I decided to create a small chapbook of a short Greywalker story that I did back in 2007, so I’d have something to take to Bellingham Comic Con. So, I’m relearning how to impose and mock up a small booklet. I have a journalism degree, but I haven’t had to use this knowledge in 25 years, so I’m a bit rusty and had to start over from scratch. After a bit of looking around on the internet for a cheap alternative to professional software, I found several options and, in this case I’m using Cheap Impostor and a cranky HP printer at home.
The chapbook mock-up (on the right), with a sample imposition page with notes for various pdf and printer adjustments. (The dragon is just being a paperweight.)
This is a bit of a best-guess-rough-and-ready sort of process here, but after a lot of investigation and ruined paper, it did work, and produced a useable PDF (or in my case several variations) that can be sent to a print shop to create a 2-up print-and-bind imposition for the interior of a small book. The software can produce multiple signatures (it’s explained in the pdf manual that comes with the download) if one is a little mental and desperate to create a whole novel-length book, but it takes a bit of mucking about to figure all this out. On the other hand, it’s $35, instead of several thousand for a pro set up.
The annoying thing about this specific process is that you have to create a pdf of your text with the formatting already in place (I used Libre Office, but with a longer piece I’d be using a compiled files from Scrivener that had been tweaked in LO-pretending-to-be-Word). A big professional set up just flows the raw text into the print format, allowing you to tweak things like font size, leading, kerning, and so on as you set up the print file. This software is not that flexible. Once you’ve got a pdf that’s basically what you want, you feed it to Cheap Impostor and the software then reduces your original pdf pages to fit in a 2-up imposition of 2 pp per side, double-sided, in a landscape orientation (basically a standard letter-sized paper, folded in half to create 4 page positions). The default is standard signatures of 32 pages, but it happily creates sub-standard sigs of any multiple of 4. In this case a “half sig” of 16 pages, which is 4 sheets of standard US letter paper.
But because the software is, essentially just reducing photos of the pages and moving them around, the print gets tiny and big white spaces develop at the top and bottom of the page while side margins and gutters get a bit thin. The answer, I discovered, was to reset my paper size from US letter to A4, which, once reduced, is closer in proportion to a half-sheet of folded US letter paper than an unfolded sheet of US letter is and produces a more pleasing proportion and margins–though I did still have to tinker a bit with the margins a bit.

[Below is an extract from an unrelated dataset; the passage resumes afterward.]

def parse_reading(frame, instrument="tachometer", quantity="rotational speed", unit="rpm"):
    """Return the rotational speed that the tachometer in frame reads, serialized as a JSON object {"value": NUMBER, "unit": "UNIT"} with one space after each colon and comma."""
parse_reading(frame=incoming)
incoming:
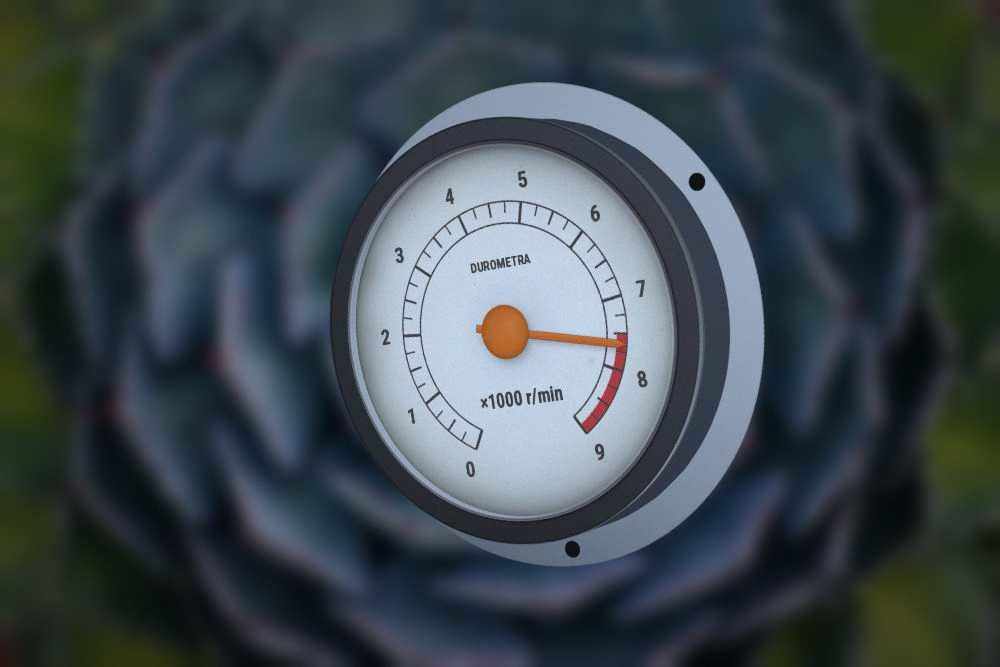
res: {"value": 7625, "unit": "rpm"}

First page, interior of chapbook mock up with full, printed imposition.
The other thing I had to figure out was the font size. The standard 12pt Times becomes an unreadable 9 point nightmare at the standard 69% reduction required. So I had to go back into my .docx file and tinker with the font sizes, effects, headers, footers, white-space blocks, and so on, reflow, check in the print preview and then adjust again until I got it right (or acceptably close.) In my case I ended up with 18 pt Baskerville–it is a little thinner and taller than Times and “shoots down” a little less bulky, but Times would have worked all right.
Because my HP OfficeJet 7500A wide format printer doesn’t do automatic double-sided printing, I had to set Cheap Impostor’s output preferences to “manual duplex,” and (because the HP collates back to front) set the duplex printing order to “reverse odd pages.” I also had to reprint a few times to figure out exactly how to flip the paper when I reloaded it for its second run through the printer. Needless to say, I wasted a lot of paper figuring it out, but in the end, I got several pdf print files which will work for whatever type of print set up I run into.
Mock up interior showing final page (and copyright information) of the full, printed imposition.
Now I just need to do something about that lack of proper cover, but I do have one interior page and up to three cover positions (besides the front exterior, where the art or title or something will go) on which to put additional information about the book series, my website, bio, social media contacts and so on.